Я вошел в узкие железные ворота и пересек закрытый двор, очертания которого едва различались при слабом свете фонаря, подвешенного над парадным крыльцом Губернаторского дома. Как я и ожидал, первый, кого я увидел, переступив порог, был мой добрый знакомый, хранитель преданий; он сидел перед камином, в котором ярко пылал антрацит, и курил внушительных размеров сигару, пуская огромные клубы дыма. Он приветствовал меня с нескрываемым удовольствием: благодаря моему редкому дару терпеливого слушателя я неизменно пользуюсь расположением пожилых дам и джентльменов, склонных к пространным излияниям. Придвинув кресло ближе к огню, я попросил хозяина приготовить нам два стакана крепкого пунша, каковой напиток и был незамедлительно подан — почти кипящий, с ломтиком лимона на дне, с тонким слоем темно-красного портвейна сверху, щедро сдобренный тертым мускатным орехом. Мы чокнулись, и мой рассказчик наконец представился мне как мистер Бела Тиффани; странное звучание этого имени пришлось мне по душе — в моем представлении оно сообщало его облику и характеру нечто весьма своеобразное. Горячий пунш, казалось, растопил его воспоминания — и полились повести, легенды, истории, связанные с именами знаменитых людей, давно умерших; некоторые из этих рассказов о былых временах и нравах были по-детски наивны, как колыбельная песенка, — иные же могли бы оказаться достойными внимания ученого историка. Сильнее прочих поразила меня история таинственного черного портрета, висевшего когда-то в Губернаторском доме, как раз над той комнатой, где сидели теперь мы оба. Читатель едва ли отыщет в других источниках более достоверную версию этой истории, чем та, которую я решаюсь предложить его благосклонному вниманию, — хотя, без сомнения, мой рассказ может показаться кое-кому чересчур романтическим и чуть ли не сверхъестественным.

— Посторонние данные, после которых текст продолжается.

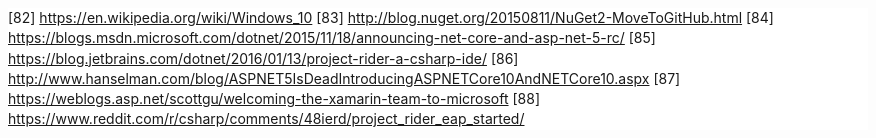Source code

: [82] https://en.wikipedia.org/wiki/Windows_10
[83] http://blog.nuget.org/20150811/NuGet2-MoveToGitHub.html
[84] https://blogs.msdn.microsoft.com/dotnet/2015/11/18/announcing-net-core-and-asp-net-5-rc/
[85] https://blog.jetbrains.com/dotnet/2016/01/13/project-rider-a-csharp-ide/
[86] http://www.hanselman.com/blog/ASPNET5IsDeadIntroducingASPNETCore10AndNETCore10.aspx
[87] https://weblogs.asp.net/scottgu/welcoming-the-xamarin-team-to-microsoft
[88] https://www.reddit.com/r/csharp/comments/48ierd/project_rider_eap_started/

В одном из апартаментов Губернаторского дома на протяжении многих лет находилась старинная картина; рамы ее казались вырезанными из черного дерева, а краски так потемнели от времени, дыма и сырости, что на холсте нельзя было различить даже самого слабого следа кисти художника. Годы задернули картину непроницаемой завесой, и лишь полузабытые толки, предания и домыслы могли бы подсказать, что было когда-то на ней изображено. Губернаторы сменяли друг друга, а картина, словно в силу какой-то неоспоримой привилегии, висела все там же, над камином; она продолжала оставаться на прежнем месте и при губернаторе Хатчинсоне, который принял управление провинцией после отъезда сэра Фрэнсиса Бернарда, {69} переведенного в Виргинию.